Output every line from the beginning of the records through the line that contains "right ankle: (263, 336)", exactly as it appears.

── MATERIAL PROVIDED

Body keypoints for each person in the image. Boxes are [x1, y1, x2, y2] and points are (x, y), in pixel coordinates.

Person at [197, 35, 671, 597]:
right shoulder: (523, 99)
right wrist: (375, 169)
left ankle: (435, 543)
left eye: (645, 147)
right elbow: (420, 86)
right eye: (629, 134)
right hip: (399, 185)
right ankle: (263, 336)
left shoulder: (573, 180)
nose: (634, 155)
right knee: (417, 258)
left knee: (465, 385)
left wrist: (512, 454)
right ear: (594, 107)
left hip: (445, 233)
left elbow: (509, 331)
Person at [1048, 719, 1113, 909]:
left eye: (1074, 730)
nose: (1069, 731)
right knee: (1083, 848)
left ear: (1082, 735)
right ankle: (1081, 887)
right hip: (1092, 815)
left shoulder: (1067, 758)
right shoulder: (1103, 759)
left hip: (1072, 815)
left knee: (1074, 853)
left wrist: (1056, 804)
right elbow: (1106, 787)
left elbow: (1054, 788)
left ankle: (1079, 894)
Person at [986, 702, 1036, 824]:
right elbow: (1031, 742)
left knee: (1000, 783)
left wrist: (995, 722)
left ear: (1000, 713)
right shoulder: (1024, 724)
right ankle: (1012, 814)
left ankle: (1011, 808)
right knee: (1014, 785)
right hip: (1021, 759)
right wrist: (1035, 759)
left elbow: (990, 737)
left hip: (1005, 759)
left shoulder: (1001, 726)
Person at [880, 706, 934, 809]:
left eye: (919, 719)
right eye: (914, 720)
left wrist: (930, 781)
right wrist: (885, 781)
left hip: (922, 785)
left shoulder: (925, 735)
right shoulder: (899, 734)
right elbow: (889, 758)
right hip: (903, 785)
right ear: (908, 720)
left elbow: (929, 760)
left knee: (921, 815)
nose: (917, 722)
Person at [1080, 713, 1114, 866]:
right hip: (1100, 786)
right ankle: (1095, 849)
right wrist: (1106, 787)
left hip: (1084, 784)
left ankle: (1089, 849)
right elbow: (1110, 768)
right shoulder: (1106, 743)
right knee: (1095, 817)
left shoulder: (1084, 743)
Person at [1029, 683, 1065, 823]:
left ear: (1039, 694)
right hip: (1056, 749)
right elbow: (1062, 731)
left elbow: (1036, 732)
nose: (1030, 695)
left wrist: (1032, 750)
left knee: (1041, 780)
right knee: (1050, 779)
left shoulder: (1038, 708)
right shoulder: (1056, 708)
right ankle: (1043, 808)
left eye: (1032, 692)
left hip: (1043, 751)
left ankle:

────

→ FINISHED EXERCISE:
Body keypoints for each person in the image. Boxes are [x1, y1, x2, y2] and points are (x, y), in pixel coordinates.

Person at [197, 35, 671, 597]:
right shoulder: (523, 99)
right wrist: (375, 169)
left ankle: (435, 543)
left eye: (645, 147)
right elbow: (420, 86)
right eye: (629, 134)
right hip: (399, 185)
right ankle: (263, 336)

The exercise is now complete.